Muchas personas compartimos la sensación esquizofrénica de celebrar el triunfo de Obama al mismo tiempo que nos dolían las escenas aterradoras de lo ocurrido en Reforma y Periférico. La vida mostró sus dos caras: la de la desgracia, inmensa e inesperada, y la de la alegría por una renovación política tan alentadora.
En México, la muerte es festejada con calaveritas y celebraciones mortuorias. Esta actitud festiva proviene de una tradición socialmente transmitida, pero a la hora de la hora nada nos prepara para la muerte de a deveras. Hay personas longevas, y sus familiares y amigos se pueden hacer a la idea de que se acerca el fin. Pero si bien una ineludible consecuencia de la vida es la muerte, no hay nada que descoloque más que una muerte a destiempo.
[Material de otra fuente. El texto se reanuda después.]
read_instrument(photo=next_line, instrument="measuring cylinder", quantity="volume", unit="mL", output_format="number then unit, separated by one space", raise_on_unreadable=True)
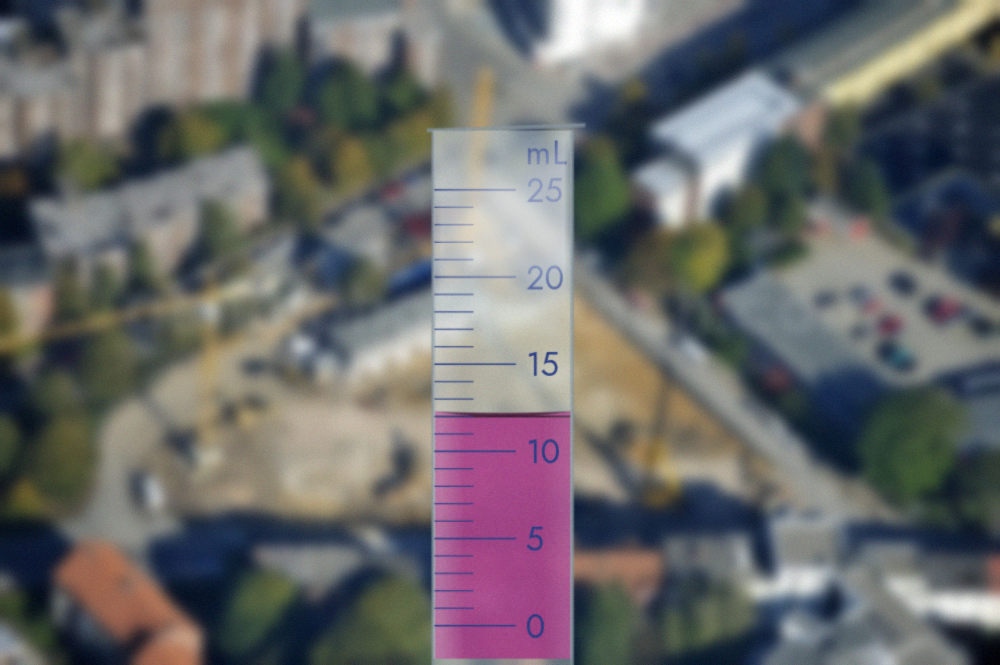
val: 12 mL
Esas muertes nos duelen y nos conmueven más que la del nonagenario que expira en su cama.
El avionazo del 4 de noviembre ha costado muchas vidas, todas únicas, todas valiosas. No voy a hablar de la gravedad política que implica, no porque no me preocupe, sino porque todavía no hay elementos para saber si realmente fue un accidente o, como suponemos muchas personas, un atentado. Quiero recordar el caso de Norma Angélica Díaz. No es mi intención valorar más su muerte sobre las demás, pero no puedo dejar de pensar en su hijita, y en lo poco que, cuando crezca, se podrá acordar de su madre. Periodista egresada de la Facultad de Ciencias Políticas y Sociales de la UNAM, Norma Angélica era, a sus 26 años, la directora de Información de la Secretaría de Gobernación, una joven viuda que tenía una criaturita de 12 meses de edad. Y el infausto destino de esa chiquita me ronda en la cabeza.
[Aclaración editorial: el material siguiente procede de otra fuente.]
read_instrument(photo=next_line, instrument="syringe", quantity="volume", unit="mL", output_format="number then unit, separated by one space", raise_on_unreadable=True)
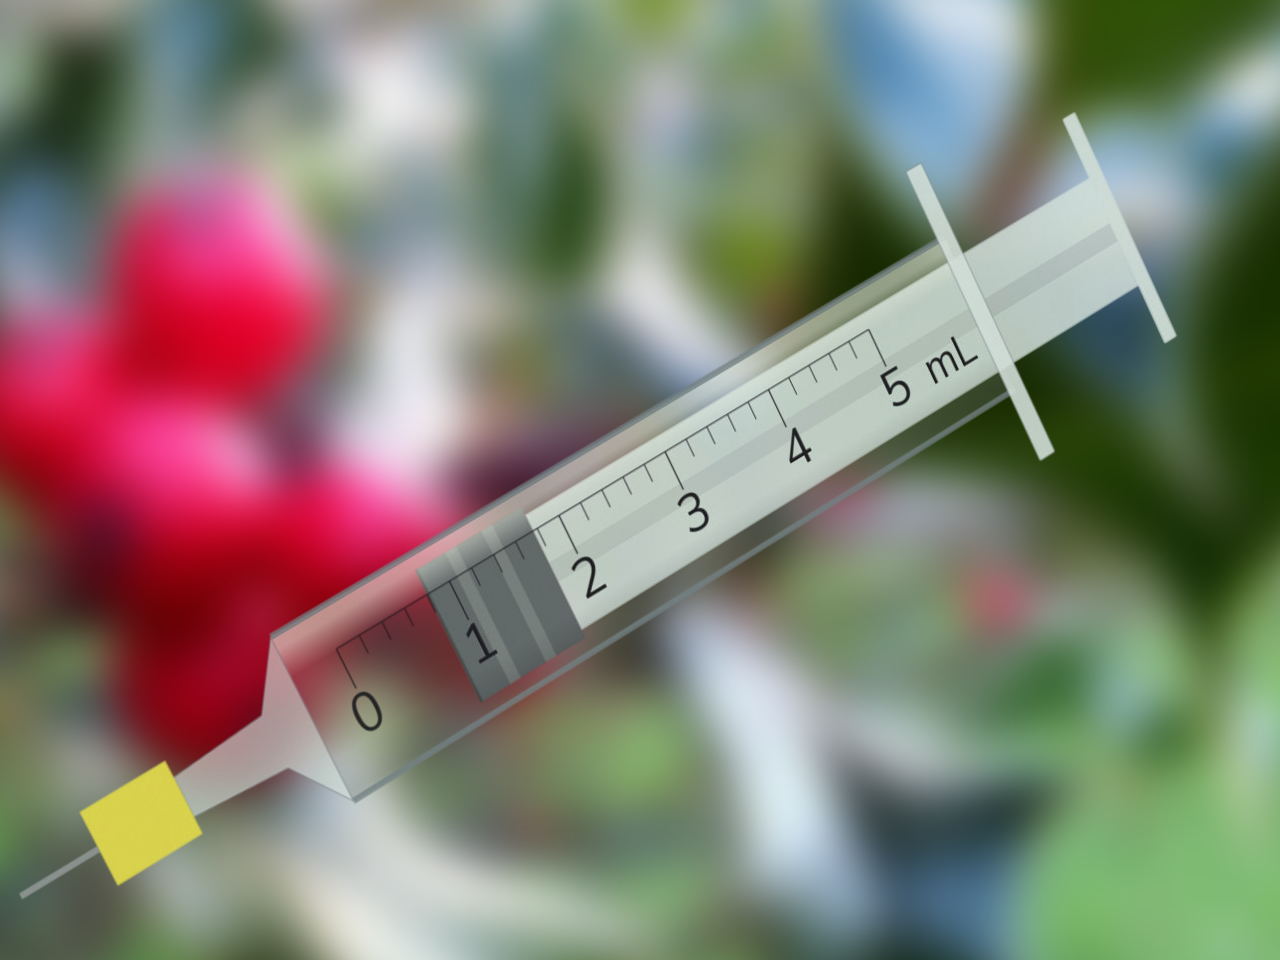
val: 0.8 mL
Aceptar la muerte forma parte de la retórica de la cultura mexicana. Octavio Paz dijo: "Nuestra muerte ilumina nuestra vida. Si nuestra muerte carece de sentido, tampoco lo tuvo nuestra vida. La muerte es intransferible como la vida. Si no morimos como vivimos es porque realmente no fue nuestra vida la que vivimos: no nos pertenecía como no nos pertenece la mala suerte que nos mata. Dime cómo mueres y te diré quién eres." Norma Angélica murió en el cumplimiento del deber, como los demás que iban en la fatídica nave. Pero respecto a los transeúntes y automovilistas que tuvieron la desgracia de estar en el lugar del siniestro se aplica lo que dijo Paz: "La mala suerte que mata".
Freud explica el desarrollo de la cultura como una de las principales defensas contra la aceptación de nuestra mortalidad. La cultura prescribe ritos y significaciones cuyo sentido es evitar la aceptación de la propia muerte. Por eso culturalmente alentamos una actitud negadora ante la muerte, y sólo en contadas ocasiones llegamos a sentir el fallecimiento de personas que no conocemos o de quienes sabemos poco.
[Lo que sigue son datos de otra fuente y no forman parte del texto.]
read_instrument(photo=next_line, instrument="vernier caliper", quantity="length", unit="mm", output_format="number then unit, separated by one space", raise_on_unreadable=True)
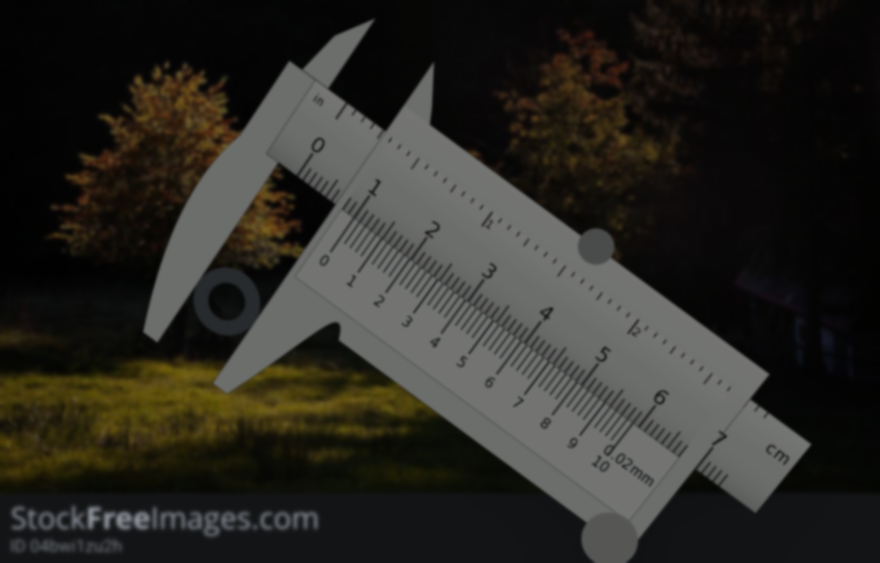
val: 10.0 mm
Todas las vidas están abiertas a la perspectiva de su propia muerte. Pero el hecho de morir está marcado por una doble vertiente: la persona que muere ya no es lo que era y tampoco será lo que podría haber sido. Cuando la muerte llega, le roba la vida a la persona que sigue viva en nuestra memoria. Eso causa un desasosiego insoportable. Y lejos de pretender entender sus causas o razones, es preciso aceptar su ineluctable fatalidad. Para los creyentes, está el consuelo de que al morir se inicia una nueva vida. Para los que pensamos que con la muerte se acaba todo, ese consuelo no nos sirve, pero podemos asirnos a la memoria.
¿Cuánto de la dificultad del duelo consiste en que la persona muerta nos mantiene dolientes mientras ella ya no siente nada por nosotros? El duelo se vive con ira y desgarro hasta que logramos aceptar la muerte física y podemos dar un nuevo destino al recuerdo del ser querido. La hijita de Norma Angélica no vivirá un duelo como el de los hijos ya crecidos de otras víctimas de esta tragedia, pero tal vez éstos, al atravesar ese dolor y seguir viviendo, tendrán un recuerdo más intenso de su padre o de su madre. Las ausencias pueden acompañarnos toda la vida o quedar encerradas en el olvido. La otra orilla del dolor es la memoria, que es capaz de hacer presente al ausente y, al recordarlo, trazar una estela de reminiscencias para superar el dolor.